Winding Up the Partnership

If the partnership is dissolved as a result of the partner's withdrawal, it must undergo the process of winding up. Winding up involves settling the partnership’s affairs, which includes:

  • Collecting any outstanding debts.
  • Paying off liabilities.
  • Distributing any remaining assets to the partners based on their respective shares.

The partners, or a designated liquidator, are responsible for completing these tasks. Once the winding-up process is completed, the partnership must file for formal dissolution with the SEC to finalize the closure.

Withdrawal and Partner’s Liability

It is important to note that a withdrawing partner may still be liable for obligations incurred by the partnership before their withdrawal. Under the law, partners remain jointly and severally liable for the partnership's obligations unless an agreement is made with the partnership’s creditors to release the withdrawing partner from such liabilities.

Tax and Regulatory Implications

When a partnership is dissolved or when a partner withdraws, there may be tax implications. The partnership must file the appropriate tax returns, pay any taxes due, and comply with the requirements of the Bureau of Internal Revenue (BIR). The SEC also requires that the partnership submit any remaining filings, such as the final General Information Sheet and audited financial statements, before it can be formally dissolved.

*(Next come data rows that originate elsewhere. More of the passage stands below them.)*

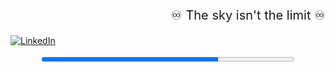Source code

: <p align="right" style="font-size: 20px;">
    ♾️ The sky isn't the limit ♾️
</p>

[![LinkedIn](https://img.shields.io/badge/LinkedIn-blue?style=for-the-badge&logo=linkedin)](https://linkedin.com/in/jonathanbueno95)

<div align="center">
    <progress value="70" max="100" style="width: 80%; height: 15px;"></progress>
</div>
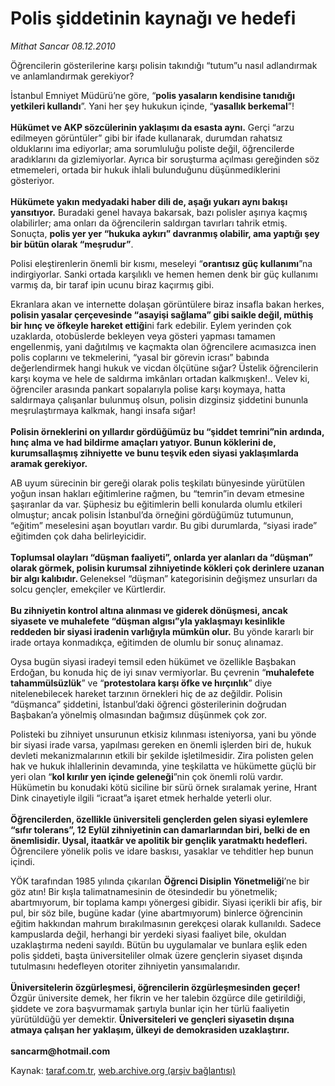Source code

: # Polis şiddetinin kaynağı ve hedefi

*Mithat Sancar 08.12.2010*

<div class="yazi"><p>Öğrencilerin gösterilerine karşı polisin takındığı “tutum”u nasıl adlandırmak ve anlamlandırmak gerekiyor? </p>
<p>İstanbul Emniyet Müdürü’ne göre, “<b>polis yasaların kendisine tanıdığı yetkileri kullandı</b>”. Yani her şey hukukun içinde, “<b>yasallık berkemal</b>”! <br/><br/><b>Hükümet ve AKP sözcülerinin yaklaşımı da esasta aynı.</b> Gerçi “arzu edilmeyen görüntüler” gibi bir ifade kullanarak, durumdan rahatsız olduklarını ima ediyorlar; ama sorumluluğu poliste değil, öğrencilerde aradıklarını da gizlemiyorlar. Ayrıca bir soruşturma açılması gereğinden söz etmemeleri, ortada bir hukuk ihlali bulunduğunu düşünmediklerini gösteriyor.<br/><br/><b>Hükümete yakın medyadaki haber dili de, aşağı yukarı aynı bakışı yansıtıyor.</b> Buradaki genel havaya bakarsak, bazı polisler aşırıya kaçmış olabilirler; ama onları da öğrencilerin saldırgan tavırları tahrik etmiş. Sonuçta, <b>polis yer yer “hukuka aykırı” davranmış olabilir, ama yaptığı şey bir bütün olarak “meşrudur”</b>.</p>
<p>Polisi eleştirenlerin önemli bir kısmı, meseleyi “<b>orantısız güç kullanımı</b>”na indirgiyorlar. Sanki ortada karşılıklı ve hemen hemen denk bir güç kullanımı varmış da, bir taraf ipin ucunu biraz kaçırmış gibi.</p>
<p>Ekranlara akan ve internette dolaşan görüntülere biraz insafla bakan herkes, <b>polisin yasalar çerçevesinde “asayişi sağlama” gibi saikle değil, müthiş bir hınç ve öfkeyle hareket ettiği</b>ni fark edebilir. Eylem yerinden çok uzaklarda, otobüslerde bekleyen veya gösteri yapması tamamen engellenmiş, yani dağıtılmış ve kaçmakta olan öğrencilere acımasızca inen polis coplarını ve tekmelerini, “yasal bir görevin icrası” babında değerlendirmek hangi hukuk ve vicdan ölçütüne sığar? Üstelik öğrencilerin karşı koyma ve hele de saldırma imkânları ortadan kalkmışken!.. Velev ki, öğrenciler arasında pankart sopalarıyla polise karşı koymaya, hatta saldırmaya çalışanlar bulunmuş olsun, polisin dizginsiz şiddetini bununla meşrulaştırmaya kalkmak, hangi insafa sığar! <br/><br/><b>Polisin örneklerini on yıllardır gördüğümüz bu “şiddet temrini”nin ardında, hınç alma ve had bildirme amaçları yatıyor. Bunun köklerini de, kurumsallaşmış zihniyette ve bunu teşvik eden siyasi yaklaşımlarda aramak gerekiyor.</b></p>
<p>AB uyum sürecinin bir gereği olarak polis teşkilatı bünyesinde yürütülen yoğun insan hakları eğitimlerine rağmen, bu “temrin”in devam etmesine şaşıranlar da var. Şüphesiz bu eğitimlerin belli konularda olumlu etkileri olmuştur; ancak polisin İstanbul’da örneğini gördüğümüz tutumunun, “eğitim” meselesini aşan boyutları vardır. Bu gibi durumlarda, “siyasi irade” eğitimden çok daha belirleyicidir. <br/><br/><b>Toplumsal olayları “düşman faaliyeti”, onlarda yer alanları da “düşman” olarak görmek, polisin kurumsal zihniyetinde kökleri çok derinlere uzanan bir algı kalıbıdır. </b>Geleneksel “düşman” kategorisinin değişmez unsurları da solcu gençler, emekçiler ve Kürtlerdir.<b> <br/><br/></b><b>Bu zihniyetin kontrol altına alınması ve giderek dönüşmesi, ancak siyasete ve muhalefete “düşman algısı”yla yaklaşmayı kesinlikle reddeden bir siyasi iradenin varlığıyla mümkün olur.</b> Bu yönde kararlı bir irade ortaya konmadıkça, eğitimden de olumlu bir sonuç alınamaz. </p>
<p>Oysa bugün siyasi iradeyi temsil eden hükümet ve özellikle Başbakan Erdoğan, bu konuda hiç de iyi sınav vermiyorlar. Bu çevrenin “<b>muhalefete tahammülsüzlük</b>” ve “<b>protestolara karşı öfke ve hırçınlık</b>” diye nitelenebilecek hareket tarzının örnekleri hiç de az değildir. Polisin “düşmanca” şiddetini, İstanbul’daki öğrenci gösterilerinin doğrudan Başbakan’a yönelmiş olmasından bağımsız düşünmek çok zor. </p>
<p>Polisteki bu zihniyet unsurunun etkisiz kılınması isteniyorsa, yani bu yönde bir siyasi irade varsa, yapılması gereken en önemli işlerden biri de, hukuk devleti mekanizmalarının etkili bir şekilde işletilmesidir. Zira polisten gelen hak ve hukuk ihlallerinin devamında, yine teşkilatta ve hükümette güçlü bir yeri olan “<b>kol kırılır yen içinde geleneği</b>”nin çok önemli rolü vardır. Hükümetin bu konudaki kötü siciline bir sürü örnek sıralamak yerine, Hrant Dink cinayetiyle ilgili “icraat”a işaret etmek herhalde yeterli olur.<br/><br/><b>Öğrencilerden, özellikle üniversiteli gençlerden gelen siyasi eylemlere “sıfır tolerans”, 12 Eylül zihniyetinin can damarlarından biri, belki de en önemlisidir. Uysal, itaatkâr ve apolitik bir gençlik yaratmaktı hedefleri.</b> Öğrencilere yönelik polis ve idare baskısı, yasaklar ve tehditler hep bunun içindi. </p>
<p>YÖK tarafından 1985 yılında çıkarılan <b>Öğrenci Disiplin Yönetmeliği</b>’ne bir göz atın! Bir kışla talimatnamesinin de ötesindedir bu yönetmelik; abartmıyorum, bir toplama kampı yönergesi gibidir. Siyasi içerikli bir afiş, bir pul, bir söz bile, bugüne kadar (yine abartmıyorum) binlerce öğrencinin eğitim hakkından mahrum bırakılmasının gerekçesi olarak kullanıldı. Sadece kampuslarda değil, herhangi bir yerdeki siyasi faaliyet bile, okuldan uzaklaştırma nedeni sayıldı. Bütün bu uygulamalar ve bunlara eşlik eden polis şiddeti, başta üniversiteliler olmak üzere gençlerin siyaset dışında tutulmasını hedefleyen otoriter zihniyetin yansımalarıdır. <br/><br/><b>Üniversitelerin özgürleşmesi, öğrencilerin özgürleşmesinden geçer!</b> Özgür üniversite demek, her fikrin ve her talebin özgürce dile getirildiği, şiddete ve zora başvurmamak şartıyla bunlar için her türlü faaliyetin yürütüldüğü yer demektir. <b>Üniversiteleri ve gençleri siyasetin dışına atmaya çalışan her yaklaşım, ülkeyi de demokrasiden uzaklaştırır.<br/><br/></b><b>sancarm@hotmail.com</b></p></div>

Kaynak: [taraf.com.tr](http://www.taraf.com.tr:80/mithat-sancar/makale-polis-siddetinin-kaynagi-ve-hedefi.htm), [web.archive.org (arşiv bağlantısı)](http://web.archive.org/web/20101210163714/http://www.taraf.com.tr:80/mithat-sancar/makale-polis-siddetinin-kaynagi-ve-hedefi.htm)
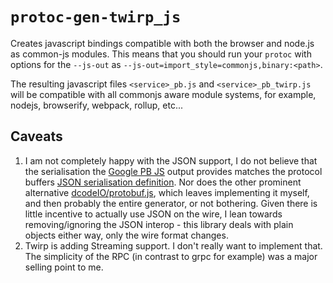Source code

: # `protoc-gen-twirp_js`

Creates javascript bindings compatible with both the browser and node.js as
common-js modules. This means that you should run your `protoc` with options
for the `--js-out` as `--js-out=import_style=commonjs,binary:<path>`.

The resulting javascript files `<service>_pb.js` and `<service>_pb_twirp.js` will
be compatible with all commonjs aware module systems, for example, nodejs, browserify,
webpack, rollup, etc...

## Caveats

1. I am not completely happy with the JSON support, I do not believe that the serialisation
   the [Google PB JS](https://github.com/google/protobuf/tree/master/js) output provides 
   matches the protocol buffers [JSON serialisation definition](https://developers.google.com/protocol-buffers/docs/proto3#json). 
   Nor does the other prominent alternative [dcodeIO/protobuf.js](https://github.com/dcodeIO/protobuf.js),
   which leaves implementing it myself, and then probably the entire generator, or not bothering. Given there
   is little incentive to actually use JSON on the wire, I lean towards removing/ignoring the JSON interop - this library deals
   with plain objects either way, only the wire format changes.
2. Twirp is adding Streaming support. I don't really want to implement that. The simplicity 
   of the RPC (in contrast to grpc for example) was a major selling point to me.
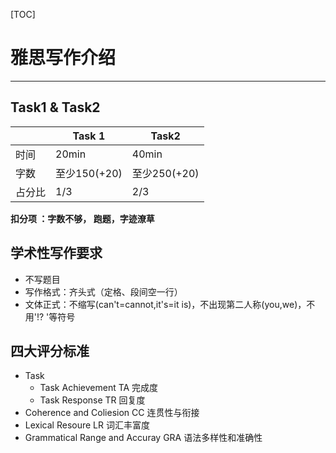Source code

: [TOC]

# 雅思写作介绍

---

##  Task1 & Task2
|| Task 1 | Task2 |
| --- | --- | --- | 
| 时间 | 20min | 40min |
| 字数 | 至少150(+20) | 至少250(+20) |
| 占分比 | 1/3 | 2/3 |
**扣分项 ：字数不够， 跑题，字迹潦草**

## 学术性写作要求

- 不写题目
- 写作格式：齐头式（定格、段间空一行）
- 文体正式：不缩写(can't=cannot,it's=it is)，不出现第二人称(you,we)，不用'!? '等符号

## 四大评分标准

- Task
    - Task Achievement TA 完成度
    - Task Response TR 回复度
- Coherence and Coliesion CC 连贯性与衔接
- Lexical Resoure LR 词汇丰富度 
-  Grammatical Range and Accuray GRA 语法多样性和准确性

Continuing Partnership After Withdrawal

If the remaining partners choose to continue the business after the withdrawal of one partner, they must amend the Articles of Partnership to reflect the change in the composition of the partners. The partnership agreement may also need to be updated to account for the new arrangement. The SEC must be notified of these changes, and the remaining partners must ensure that they comply with the necessary legal formalities to avoid any penalties.

Conclusion

The withdrawal of a partner from a partnership in the Philippines is a legally significant event that requires careful attention to the partnership agreement, compliance with SEC regulations, and consideration of the potential tax and liability implications. Whether the partnership is dissolved or continues with the remaining partners, following the proper legal processes is essential to ensure a smooth transition and avoid legal disputes. Consulting with a legal expert is recommended to navigate the complexities of partnership withdrawal and dissolution effectively.

Disclaimer: This content is not legal advice and may involve AI assistance. Information may be inaccurate.